Today was a special day for Bemani nerds in the NYC area.
Taku “TaQ” Sakakibara, well known as the producer of hard techno for the Beatmania IIDX series, had his first symphony, “Antevorte”, premiered at Carnegie Hall. The piece was performed by the New York Symphonic Ensemble, as part of the Velia International Music Festival.
The program describes TaQ thusly:
Winning a second prize in the violin competition called “Jugend Musiziert” at 10 years old, TaQ started his career as the composer at the age of 11 in Germany. He is well known in Techno and Electronica at first. However, since he has been familiar to classical music and orchestra for a long time, there have been wide variations among his music in terms of taste of orchestral music. Joining digital sound and analog sound together such as techno and classical music, he immediately hit his stride and excelled. Both digital and acoustic music fans excitedly welcomed his gargantuan distribution to the famous multimedia online game “Granado Espada”.
Recently, he got more concentrated in orchestration itself. TaQ’s music has been more focused on “ongaq (music)” than any kind of specific genre of music with his faith that there’s no precise and strict boundary in music to enjoy listening.
The notes on the piece:
Stromatiolite, the oldest of mineral substances that first released oxygen, is often described as an inorganic organic matter that provides a spark for an emergence of life on earth. TaQ’s album ongaq: stromatolite, which was consisted of electronic music, runs on the following motif, inspired by the title stromatolite: the expansiveness of the nature, the genesis of life, and the long path to the present. A long flow of history that went from a piece of ore and finally formed a town through a sum of things that the nature kingdom holds is expressed through the world of his music.
Although it is just a little mineral ore, stromatolite has been kept watching the long and the epic proportional life of everything on earth for an excessive amount of long time. Stromatolite has been always philosophical about releasing oxygen though any drastic changes or big biological evolution had been occurred in its surroundings. For the ore, all evolutionary transitions that have been happened in the universe through the enormously long time and eras for us is perfectly same as what it does today and the future is sure to be scheduled naturally by continue doing the same thing. Tremendous long time is almost like a blap. It’s same as the fact that the structure of universe and human cellula are so the same each other.
This four-movement symphony shows you the parallel universe of “stromatolite,” the world as a theme, with philharmonic orchestra. The keyword for the entire symphony is “time.” Since it is the parallel world, main theme of the symphony is from “stromatolite.” The parallel world shows a life of a person so a lot of changes are happening during the movements.
Antevorte, the great Roman goddess of “time” and “future” join sthese two world which seems to be different each other together. She lets us know that there’s no difference in time, what we can see is only a fragment of the long time and the future is neither dreamy nor uncertain but full of reality.

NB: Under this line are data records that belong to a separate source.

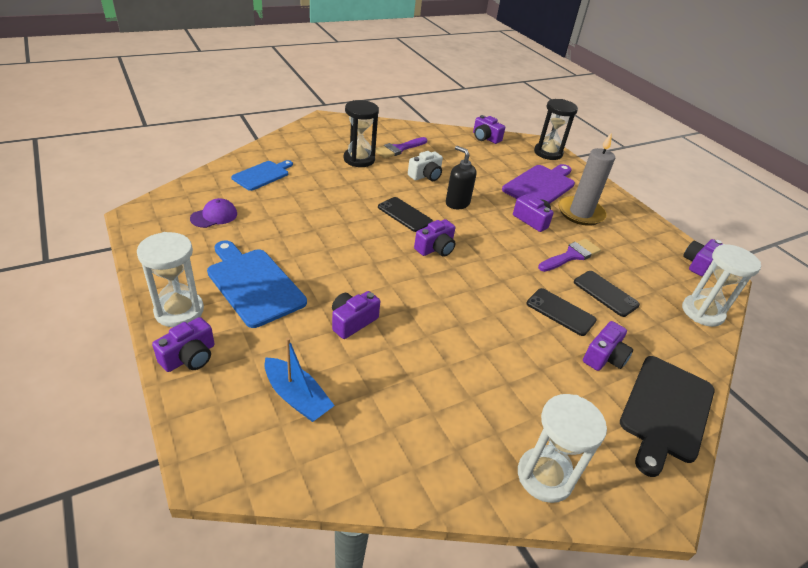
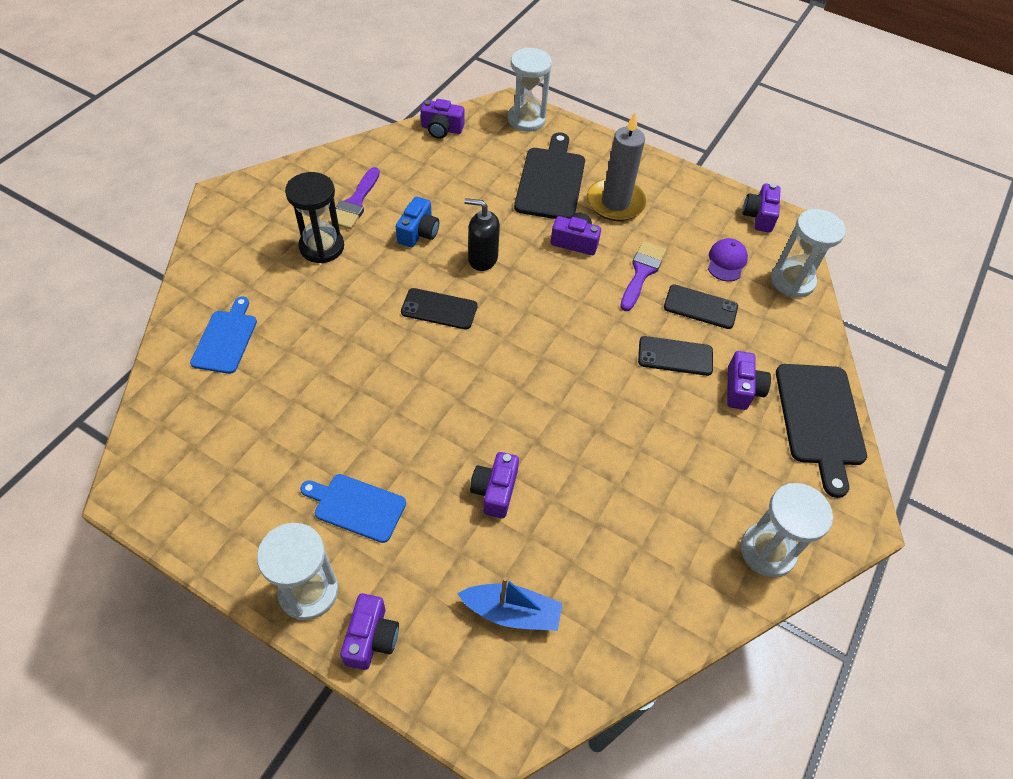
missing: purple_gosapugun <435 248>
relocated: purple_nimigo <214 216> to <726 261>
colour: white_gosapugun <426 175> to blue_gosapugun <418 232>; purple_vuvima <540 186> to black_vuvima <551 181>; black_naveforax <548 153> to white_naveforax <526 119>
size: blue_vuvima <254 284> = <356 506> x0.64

The piece itself is what I could best describe as “cinematically orchestral” – it would not feel out of place in a movie or game. It was certainly in line with TaQ’s existing work – I felt some touches of the stromatolite album, as well as the inevitable comparison to Distress (which had a very orchestral feel in the middle).
To those people hoping for a recording, Carnegie Hall rules forbid anything even resembling a recording device, although there’s a chance the hall itself could release a CD of the event.
While I didn’t get to say much to TaQ myself, these were the bits I caught in conversation:
- He is fluent in English, German, and Japanese.
- He will not be returning to make any more music for Bemani games in the foreseeable future – was very firm about this.
- He did mention a Konami-related project he was asked to work on that he will probably be contributing to – but asked us not to tell anyone, so that’s as far as this goes.
- His manager, Jade, mentioned to me that this was TaQ’s first trip to NYC, that he loved it, and that they would love to do a “bounce” night at a club in New York. Pacha was mentioned as a possible venue. (I agreed this was a fantastic idea.)
(My apologies to anyone who was looking to talk to me more – we had to depart after the intermission because another project needed my time, and I figured I had gotten what I came for.)